Senior Superintendent Rolen Balquin, who heads the city police, said the dead included a police officer aboard a passing van.
At least 33 people were wounded by bomb shrapnel and flying debris from cars and motorcycles damaged by the explosion, he said.
Cotabato, a bustling trading hub 880 kilometres south of Manila, has been hit previously by bombings blamed on Muslim rebels and extortion gangs.
The bomb exploded yesterday afternoon as a bulletproof SUV, carrying city administrator Cynthia Guiani-Sayadi, was passing by. Ms Sayadi was not hurt but one of her police bodyguards in a security van was killed, officials said, adding it was unclear if Ms Sayadi was the target of the attack.
President Benigno Aquino III's administration condemned the bombing and vowed to hunt down those responsible.
"We condemn the use of violence to kill and maim our countrymen who are peacefully going about their daily lives," Mr Aquino's spokesman Herminio Coloma said. "We'll hold accountable these criminals who terrorise our society."

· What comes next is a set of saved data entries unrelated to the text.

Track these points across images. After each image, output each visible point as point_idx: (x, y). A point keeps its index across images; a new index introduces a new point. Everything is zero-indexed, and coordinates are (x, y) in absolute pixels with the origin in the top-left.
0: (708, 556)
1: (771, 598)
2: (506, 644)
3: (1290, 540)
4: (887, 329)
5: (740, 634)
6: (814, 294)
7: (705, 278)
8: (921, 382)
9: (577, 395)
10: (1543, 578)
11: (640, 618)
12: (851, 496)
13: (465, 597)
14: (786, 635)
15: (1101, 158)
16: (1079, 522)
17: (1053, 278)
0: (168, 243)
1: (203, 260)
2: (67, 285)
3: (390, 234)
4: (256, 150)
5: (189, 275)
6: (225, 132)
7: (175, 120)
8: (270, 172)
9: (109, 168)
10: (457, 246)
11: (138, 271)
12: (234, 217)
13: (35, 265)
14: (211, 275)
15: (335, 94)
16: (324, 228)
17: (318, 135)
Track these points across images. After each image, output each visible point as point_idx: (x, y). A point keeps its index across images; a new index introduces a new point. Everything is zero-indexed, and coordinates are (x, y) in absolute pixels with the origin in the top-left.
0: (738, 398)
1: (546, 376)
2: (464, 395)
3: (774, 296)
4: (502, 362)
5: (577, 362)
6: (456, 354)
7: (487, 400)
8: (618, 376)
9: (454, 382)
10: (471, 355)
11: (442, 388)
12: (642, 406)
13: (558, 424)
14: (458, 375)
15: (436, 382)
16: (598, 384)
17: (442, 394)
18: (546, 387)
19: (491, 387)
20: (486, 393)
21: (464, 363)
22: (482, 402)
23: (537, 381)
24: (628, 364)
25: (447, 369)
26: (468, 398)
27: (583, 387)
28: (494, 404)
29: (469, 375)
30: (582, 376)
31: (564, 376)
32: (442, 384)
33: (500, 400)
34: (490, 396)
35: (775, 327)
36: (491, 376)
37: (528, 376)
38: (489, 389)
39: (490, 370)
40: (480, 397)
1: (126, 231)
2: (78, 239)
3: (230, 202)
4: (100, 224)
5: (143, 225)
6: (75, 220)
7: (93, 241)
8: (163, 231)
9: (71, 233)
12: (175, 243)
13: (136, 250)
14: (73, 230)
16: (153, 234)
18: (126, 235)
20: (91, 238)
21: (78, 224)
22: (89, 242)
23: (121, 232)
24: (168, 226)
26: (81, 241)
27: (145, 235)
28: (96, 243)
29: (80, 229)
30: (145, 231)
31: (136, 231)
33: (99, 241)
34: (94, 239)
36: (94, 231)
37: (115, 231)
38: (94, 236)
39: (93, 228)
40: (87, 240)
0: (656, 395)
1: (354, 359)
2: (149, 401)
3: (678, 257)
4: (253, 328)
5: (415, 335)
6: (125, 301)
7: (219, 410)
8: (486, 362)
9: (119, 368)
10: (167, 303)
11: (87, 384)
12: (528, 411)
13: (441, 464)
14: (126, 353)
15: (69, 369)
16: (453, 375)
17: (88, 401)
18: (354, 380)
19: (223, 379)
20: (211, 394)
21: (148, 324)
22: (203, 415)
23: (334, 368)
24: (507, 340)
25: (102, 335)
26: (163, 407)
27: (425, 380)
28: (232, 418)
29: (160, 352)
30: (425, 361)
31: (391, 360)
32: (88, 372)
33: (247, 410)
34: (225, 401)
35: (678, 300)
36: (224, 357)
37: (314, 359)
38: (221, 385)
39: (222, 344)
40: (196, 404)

The attack came a month after the United States, Australia and Canada warned diplomatic staff against travelling to Cotabato and two other southern cities on Mindanao - Zamboanga and Davao - over fresh threats of terrorism. The nature of the threat was not specified but related to "terrorist and insurgent activities", the US embassy had said. Philippine authorities did not immediately point to any suspects, but government forces have been on alert in the volatile region due to recent attacks and bombings by a breakaway Muslim rebel faction opposed to peace talks between the government and a main insurgent group.
Suspected members of the rebel faction, the Bangsamoro Islamic Freedom Movement, detonated a bomb that killed the manager of a bar and wounded four others along Sinsuat Avenue in Cotabato city last July, the military said.
The breakaway guerrillas oppose talks between the government and the 11,000-strong Moro Islamic Liberation Front, predicting the negotiations would go nowhere. They vowed to continue fighting for a separate homeland for minority Muslims in the south of the largely Roman Catholic Philippines.